Sempre acreditei que as liberdades cívicas só existem verdadeiramente nas
sociedades onde esteja garantida a segurança de pessoas e bens - a segurança de
todos os cidadãos, independentemente do sexo, da raça, do credo político,
ideológico ou religioso, da condição social, cultural ou económica, da língua,
da nacionalidade e da orientação sexual. Como jornalista e como cidadão,
acompanhei e apoiei, desde o seu início, o processo de criação dos sindicatos
na PSP, no Corpo da Guarda Prisional e na Polícia Judiciária. Lembro-me bem dos
primeiros passos desses processos dados no início dos anos oitenta pelos
pioneiros do sindicalismo nas polícias: o comissário Santinhos, da PSP (e as
sessões quase clandestinas em alguns restaurantes de Coimbra), o inspetor
Roseiro Vicente, da Polícia Judiciária e Bento Vieira, da Guarda Prisional.
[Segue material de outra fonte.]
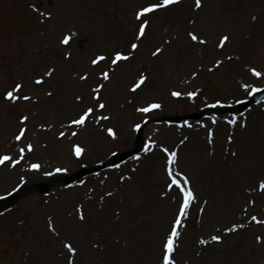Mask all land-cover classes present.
<instances>
[{
  "label": "rangeland",
  "instance_id": "rangeland-1",
  "mask_svg": "<svg viewBox=\"0 0 264 264\" xmlns=\"http://www.w3.org/2000/svg\"><path fill=\"white\" fill-rule=\"evenodd\" d=\"M158 3L0 0V264H163L182 199L168 168L194 196L173 264H264V223L252 220L264 221V100L243 102L264 87V0H179L136 18ZM117 52L129 59L113 65ZM18 83L20 98L4 99Z\"/></svg>",
  "mask_w": 264,
  "mask_h": 264
},
{
  "label": "snow or ice",
  "instance_id": "snow-or-ice-1",
  "mask_svg": "<svg viewBox=\"0 0 264 264\" xmlns=\"http://www.w3.org/2000/svg\"><path fill=\"white\" fill-rule=\"evenodd\" d=\"M178 2H179V0H162V3H158V4H155V5H150L148 7L143 8L142 10H140L137 13L136 18L139 20L142 16H144L147 13L153 12L156 8L165 7L167 5L178 3ZM196 7L197 8L200 7V0H196ZM146 26H147V21H145V22H143V23H141L139 25V36L137 37L138 39L144 35ZM73 35H75V34L73 33ZM188 35H189L190 39L192 41H194V42H198L200 44H205L206 43L205 40H198V37L195 34H193L192 32H189ZM70 40H71V36L66 35V36L63 37V39L60 41V43L63 44V45H68ZM227 40H228L227 36L221 37L220 40H219L218 47L222 48L225 45V43L227 42ZM131 47H132L133 50H135L138 47V45L133 43L131 45ZM159 51H160V49H157L156 52L153 53V55H156ZM104 59H106L104 56H97L96 58L92 59L91 64L95 66V65L98 64V62H100V61H102ZM127 59H129L128 56H124L121 53L117 52L115 54V57L112 59V64L115 65V64H117L118 61L127 60ZM221 63H222L221 61L217 60L215 66L219 67V65ZM208 70L212 71L211 68L208 69ZM53 71H54L53 69H49V71L46 72L45 75L51 76ZM250 71L252 72V75H254L256 77H260L262 75L259 71H256L255 69H250ZM102 76H103V79H105V80H107L109 78V75H108L107 72L102 73ZM86 78H87L86 76H81L80 77L81 80L86 79ZM144 79H145V77L143 75H141L140 81L137 83V85L135 87H139L140 84H142L144 82ZM43 82L44 81L42 79H36L34 81V83L36 85H41V84H43ZM135 87L132 89L133 91H135ZM21 88H22L21 84H19V83L16 84L11 91H8L5 94L4 99L15 101L16 99L20 98V97H17L14 93L19 92ZM92 91H93V93H97L99 91V89L98 88L97 89H93ZM51 94H52L51 92L47 93V95H49V96ZM249 94H251V92H249ZM171 95L173 97H179L181 95V93L173 91L171 93ZM195 95H196V93H194V92L188 93L189 97H192V96H195ZM22 99L29 100L30 97L29 96H23ZM80 99H81L80 97H77V100H80ZM92 99L93 100H97V99H99V97L97 95H93ZM104 107H105L104 104H99V108L100 109H103ZM160 107H161V105L153 103V104L149 105L148 107H144V108L138 109V111H140V112H149V111H151L153 109H158ZM93 110H94L93 107L86 108V110H84L82 112V114H80L77 118H74L71 121V123L74 124V125H78V126H84L86 121H87V119H88V117L93 113ZM102 118L103 119H109V117H107V116H104ZM26 119H27V117H24L23 120L21 121V123H23L24 120H26ZM235 122H236L235 119H232V120L228 121L229 124H235ZM214 123H215V121H214ZM137 127H139V126H137ZM241 127H244V125H241ZM24 131H25V129H23V128L20 129V135L16 136L17 140H20L21 136L24 134ZM72 134L76 135L75 132H73ZM108 134L110 136H113V137L115 135L111 128L108 129ZM61 135H63V133H61ZM211 135H212V133L210 132L209 136L211 137ZM29 150H31L30 146H29ZM21 151H23V149ZM81 151H82V149H80L79 147H76L75 152H76L77 156L80 155ZM162 151H164L166 153V155L168 156L167 163L169 165L174 164L175 163V157L177 155L176 152H169V150L166 149V148L162 149ZM233 155H235V153H233ZM9 159H10V157H8V156L0 157V164L4 163L5 161H7ZM38 167H39L38 165H35V164L32 165V168H34V169L38 168ZM167 171H168V175L170 177H172L171 183L169 184V188H172L173 186H175L177 189H179V194H180V196L182 198L181 202H180V205H179V214L176 216L175 223L173 224V226L171 228L170 234L168 235L166 242L163 244V249H164V251H163V264H173V261L170 259V254L173 251L174 238L178 236L177 226L180 225L181 218L186 215L187 209H188L190 203L193 201L194 196H193L192 191L187 187L189 181L187 180L186 177L181 176L180 173H176V175L173 176V174L171 172V168H168ZM260 188H261V190H264V182L260 183ZM80 219H83L82 215H81ZM252 220L256 221L258 223H264V221H258L256 216H253ZM228 230L235 231L236 229L232 228V229H228ZM219 239H220L219 236H213L212 237V240H214V241H219ZM257 241L258 242L260 241V237H257ZM200 242L204 243L203 240L200 241ZM64 247L70 253L75 254L76 250L71 246L70 243H65ZM69 264H73V261L70 260Z\"/></svg>",
  "mask_w": 264,
  "mask_h": 264
},
{
  "label": "bare ground",
  "instance_id": "bare-ground-1",
  "mask_svg": "<svg viewBox=\"0 0 264 264\" xmlns=\"http://www.w3.org/2000/svg\"><path fill=\"white\" fill-rule=\"evenodd\" d=\"M169 130H167V132H166V134H167V137H166V139L165 140H169V139H171L173 136V128H168ZM44 180V179H43ZM25 184V183H24ZM15 193V192H14Z\"/></svg>",
  "mask_w": 264,
  "mask_h": 264
},
{
  "label": "water",
  "instance_id": "water-1",
  "mask_svg": "<svg viewBox=\"0 0 264 264\" xmlns=\"http://www.w3.org/2000/svg\"><path fill=\"white\" fill-rule=\"evenodd\" d=\"M264 95V91H261V93H260V95L258 96V97H256V98H259V97H261V96H263ZM124 156H126L125 154H124ZM101 165H97V167L96 168H98V167H100Z\"/></svg>",
  "mask_w": 264,
  "mask_h": 264
}]
</instances>
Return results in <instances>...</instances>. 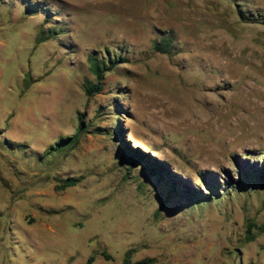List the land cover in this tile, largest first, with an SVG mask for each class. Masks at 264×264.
Segmentation results:
<instances>
[{
	"label": "rangeland",
	"instance_id": "obj_1",
	"mask_svg": "<svg viewBox=\"0 0 264 264\" xmlns=\"http://www.w3.org/2000/svg\"><path fill=\"white\" fill-rule=\"evenodd\" d=\"M263 174L264 0H0V264H264Z\"/></svg>",
	"mask_w": 264,
	"mask_h": 264
},
{
	"label": "trees",
	"instance_id": "obj_2",
	"mask_svg": "<svg viewBox=\"0 0 264 264\" xmlns=\"http://www.w3.org/2000/svg\"><path fill=\"white\" fill-rule=\"evenodd\" d=\"M165 45V46H164ZM162 44L161 46V51L163 53H169V48L167 46V44ZM90 65H91V69H92V72L95 76V80L97 81L95 84H91L89 82H86L83 86L84 88V92H85V95L87 97H91L95 94H98L102 91V79H103V69H104V63L102 62H98L96 61L95 59H90ZM109 69H111V67H109ZM67 141H63V145L66 143ZM138 160L136 159L134 164H136ZM133 165V164H132ZM258 179H256L257 181L259 182H262L264 184V174L257 177ZM231 184H233V186H237L238 182H232ZM76 185V181L74 179H66V180H62L60 181V186H58L59 189H65V188H68V187H72V186H75ZM104 260H109L111 257L106 254L105 252L101 253L100 254ZM126 255H129V252L126 253ZM93 261V257H90L88 260H87V264H91ZM151 263V259H143V260H140V261H137L135 262L134 264H150ZM123 264H128V261H127V258L124 260Z\"/></svg>",
	"mask_w": 264,
	"mask_h": 264
}]
</instances>
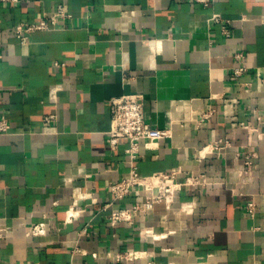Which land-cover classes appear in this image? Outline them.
Segmentation results:
<instances>
[{"label":"crops","instance_id":"1","mask_svg":"<svg viewBox=\"0 0 264 264\" xmlns=\"http://www.w3.org/2000/svg\"><path fill=\"white\" fill-rule=\"evenodd\" d=\"M63 4L70 18L57 28L13 35ZM220 14L230 37L208 20ZM248 71L231 76L234 56ZM0 264H117L107 254L141 251L151 264H264V0H0ZM59 64V65H56ZM140 93L152 127L171 137L142 146L143 176L178 172L209 185L176 194L134 223L109 224L112 212L144 201L145 193L114 199L111 182L130 171L129 146L107 143L111 99ZM214 109L201 128L194 111ZM55 119L45 124V117ZM247 126L258 129L251 131ZM230 140L223 152H200ZM253 157V179L245 156ZM85 212L65 224L78 193ZM257 203L256 215L245 210ZM190 206L188 213L183 207ZM182 208V210H181ZM49 220L44 237H27ZM152 229L157 237L142 240ZM85 231V233H84ZM97 255L95 257L94 255ZM118 264H148L147 260Z\"/></svg>","mask_w":264,"mask_h":264},{"label":"built area","instance_id":"2","mask_svg":"<svg viewBox=\"0 0 264 264\" xmlns=\"http://www.w3.org/2000/svg\"><path fill=\"white\" fill-rule=\"evenodd\" d=\"M2 1H17V0H2ZM196 3L209 7L213 0H194ZM66 7L63 4H58L56 10L51 15H44L37 21L32 23H18L13 27L12 33L14 36L22 39L26 42L24 34H28L33 31L48 30L50 28H57L59 26L60 19L70 18ZM210 23L219 25L222 30V34L229 38L231 35L228 24V20L223 19L220 14H213L209 20ZM1 58V55H0ZM238 62V66L233 67L231 70V76L233 78L242 77L248 68L244 65L245 55L243 53H237L234 56ZM59 65V64H56ZM111 126L107 132V143L111 149H116L122 140H127L129 146L126 149V153L130 157V171L125 179L120 181L111 182L109 185V192L113 195L114 199L121 200L133 193H145L144 201L135 203L132 207L123 210H117L111 213L108 218L109 224L115 226L118 223L132 224L138 214H145L152 210L156 204L164 203L168 209L172 208L175 202L177 192L187 188H204L209 185L205 177H195L193 175L187 177L185 181H178V172L172 173H158L152 176H143L138 172L135 165L138 153L141 151L142 146H149L153 143H158L164 138L171 137V131L162 130L152 127L147 122L144 112V99L140 93H133L122 95L111 99ZM215 113L214 109L208 111H202L197 113L193 112L191 121L195 123L196 127H203ZM55 116L49 115L45 117L44 123L50 124L54 121ZM247 129L251 131H258V129L251 126H247ZM11 125L5 118L0 119V134L10 132ZM264 134H259V138H263ZM231 147L230 140H219L207 147L201 152L200 156L204 157L206 153H218L223 154L225 150ZM253 157L254 155L245 156V165L250 173V182L253 179ZM89 200L91 205L97 204V198L92 195L91 191H80L76 195L73 203L68 207L65 214V224L72 223L73 220L80 217L85 212V207H80V201ZM182 210V208H181ZM190 206L183 207L182 213H188ZM245 210L254 217L256 215L257 203L249 201L245 204ZM53 229L52 223L46 218L33 225L27 232L26 236L31 237H44L48 235ZM85 233V231H84ZM13 234V229L9 226L0 225V240L10 237ZM140 237L143 240L151 238L156 240L157 237L152 229H143L140 232ZM97 257V255H94ZM108 259L115 263L122 261H140L147 260L148 264L151 261L148 259L147 252L141 251H127L124 253L107 254Z\"/></svg>","mask_w":264,"mask_h":264}]
</instances>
Desde muito novo tive a esperança de que a constituição de sindicatos
nas forças de segurança iria abri-las à sociedade e à cidadania e, simultaneamente,
abrir a própria sociedade às forças de segurança, fazendo com que estas e cada
um dos seus membros passassem a ser olhados com respeito e com confiança pelos
cidadãos em geral, e não com medo e desconfiança. Lembro-me muito bem de como
na minha aldeia, nos finais dos anos cinquenta, todos, adultos e crianças,
fugíamos quando alguém anunciava a vinda da Guarda, uma patrulha de dois
soldados da GNR (um de cada lado da estrada) que fazia dezenas de quilómetros a
pé apenas para se mostrarem e incutirem medo às pessoas.
Hoje, tudo está mudado e, em muitos casos, para pior. E, infelizmente,
as forças de segurança não conquistaram o respeito e a confiança dos cidadãos.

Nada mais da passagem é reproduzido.